Van Alstine's photographs ask knowing questions about sentiment, perception, and the history of art. Created in the late 1970s early 1980s when Van Alstine was in the western U.S., the Easel Landscape Series was a site-specific installation project designed to question and examine the accepted convention of frame as "signal" or "sanctioning" device for art. The series takes clues from many sources, including the "on site" plein air paintings of Claude Monet, such as the Haystack or Cathedral series, and surrealist René Magritte in paintings like The Promenades of Euclid, where Magritte presents the viewer with the image of a painted canvas on an easel simultaneously in front of a window while acting as a window.

The photographs, shot in the field with a medium format film camera, were created before the days of Photoshop and easy digital photo manipulation. The series was exhibited in 1981 at New York's Marlborough Gallery exhibition Color Photography: Five New Views. Artforum Magazine wrote, "Color photography's relationship to the other arts is investigated in John Van Alstine's landscapes. His scenes of majestic mountains and rolling plains are of the sort made famous not only by the 'nature is beautiful' school of black and white photography but also by the plein air school of landscape painting. In Amish Easel Landscape, (1979) and Easel Landscape after Monet, (1980), the landscape contains a steel easel which frames a detail from the same scene. The juxtaposition of 'the photograph within the photograph' and 'the photograph' gives the image a biting conceptual edge that draws attention to the distinctive ways of seeing that photography and painting each offer'."
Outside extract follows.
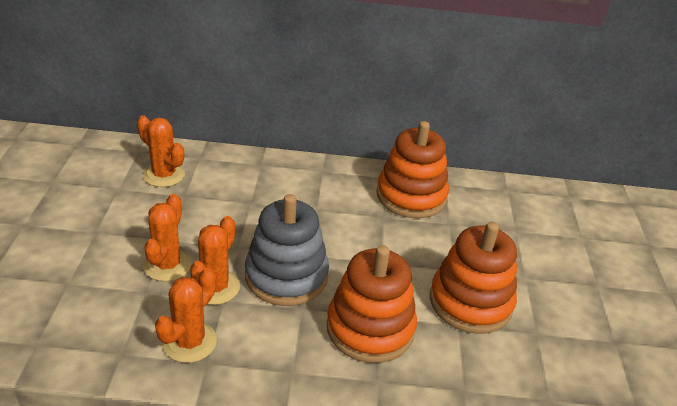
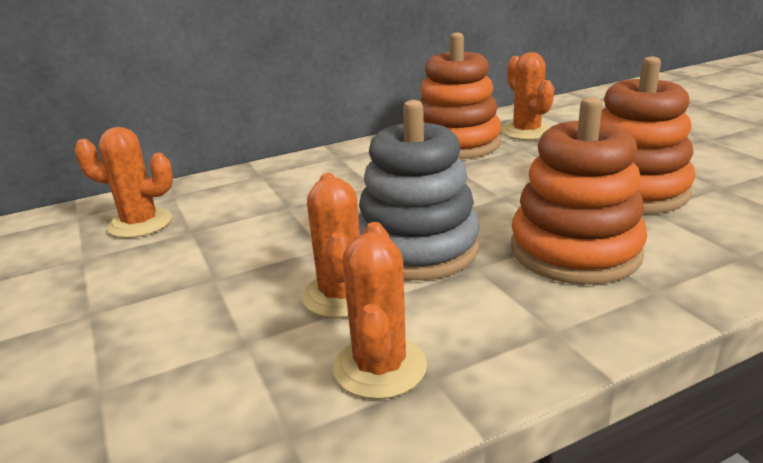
camera: 25 degrees left, 10 degrees down
orange cactus [143,194,192,282] -> orange cactus moved to [502,52,554,140]

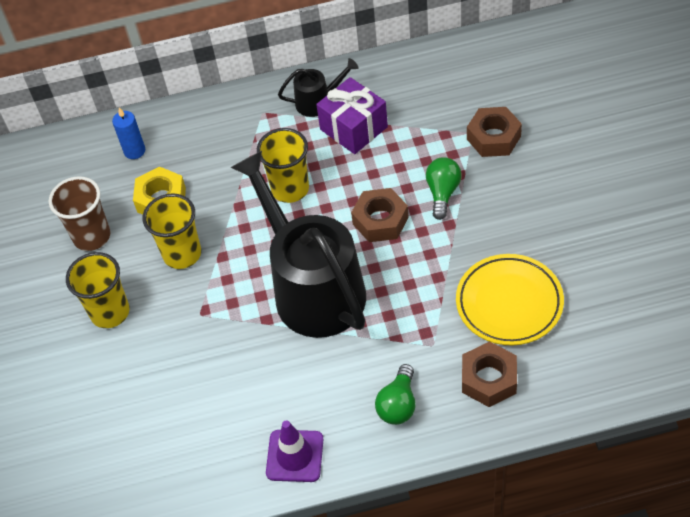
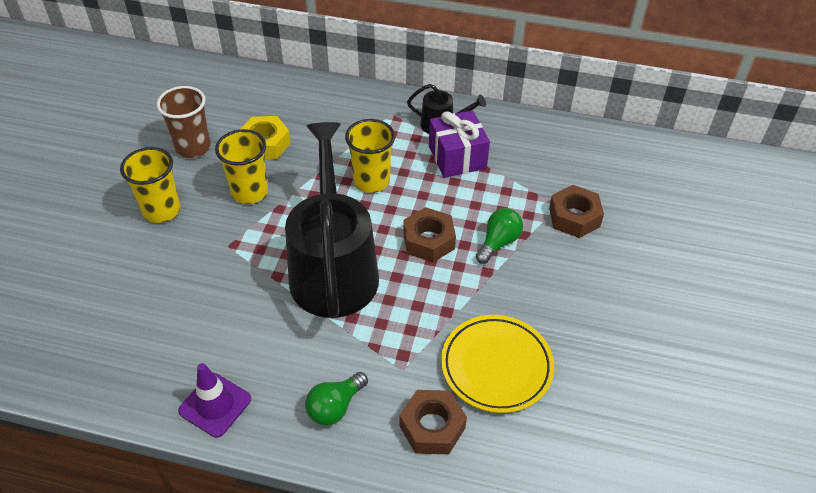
camera: 20 degrees right, 5 degrees down
blue candle [112,108,145,159] -> none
==Selected Large Scale Public Works==
- 1982: Trough, Billings, Montana
- 1986: Solitace Calendar, Austin College, Sherman, Texas
- 1993: Artery Sunwork, Bethesda, Maryland
- 2004: 2nd Street Sunwork, Hoboken, New Jersey
- 2006: Via Solaris, Indiana State University Terre Haute, Indiana
- 2006–8: Cardinalis, Indianapolis International Airport, Indianapolis, Indiana
- 2008: Sacandaga Totem, Alexandria, Virginia
- 2008: Rings of Unity – Circles of Inclusion, 2008 Summer Olympics, Beijing, China
- 2008–10: Funambulist, Michigan State University, Lansing, Michigan
- 2010–11: Tempered by Memory, Saratoga Springs, New York
- 2011: Passage, Tsinghua University, Beijing, China

== Public collections ==

- Albany Institute of History and Art, Albany, New York
- Baltimore Museum of Art, Baltimore, Maryland
- Bioethics Institute, Johns Hopkins University, Baltimore, Maryland
- Blanton Museum of Art, University of Texas at Austin
- City of Beijing, China, 2008 Olympic Park Exhibition Collection
- Carnegie Museum of Art, Pittsburgh, Pennsylvania
- Corcoran Gallery of Art, Washington, D.C.
- Dayton Art Institute, Dayton, Ohio
- Dallas Museum of Art, Dallas, Texas
- Delaware Art Museum, Wilmington, Delaware
- Denver Art Museum, Gift of List Foundation, New York City
- Hirshhorn Museum and Sculpture Garden, Smithsonian Institution, Washington, D.C.
- Museum of Fine Arts, Houston, Texas
- Herbert F. Johnson Museum of Art, Cornell University, Ithaca, New York
- Smithsonian American Art Museum, Smithsonian Institution, Washington, D.C.
- Federal Reserve Board of Governors, Washington, D.C.
- Newark Museum of Art, Newark, New Jersey
- Museum of Modern Art, Gulbenkian Foundation, Lisbon, Portugal
- Phoenix Art Museum, Phoenix, Arizona
- Adirondack Museum, Blue Mountain Lake, New York
- The Phillips Collection, Washington, D.C.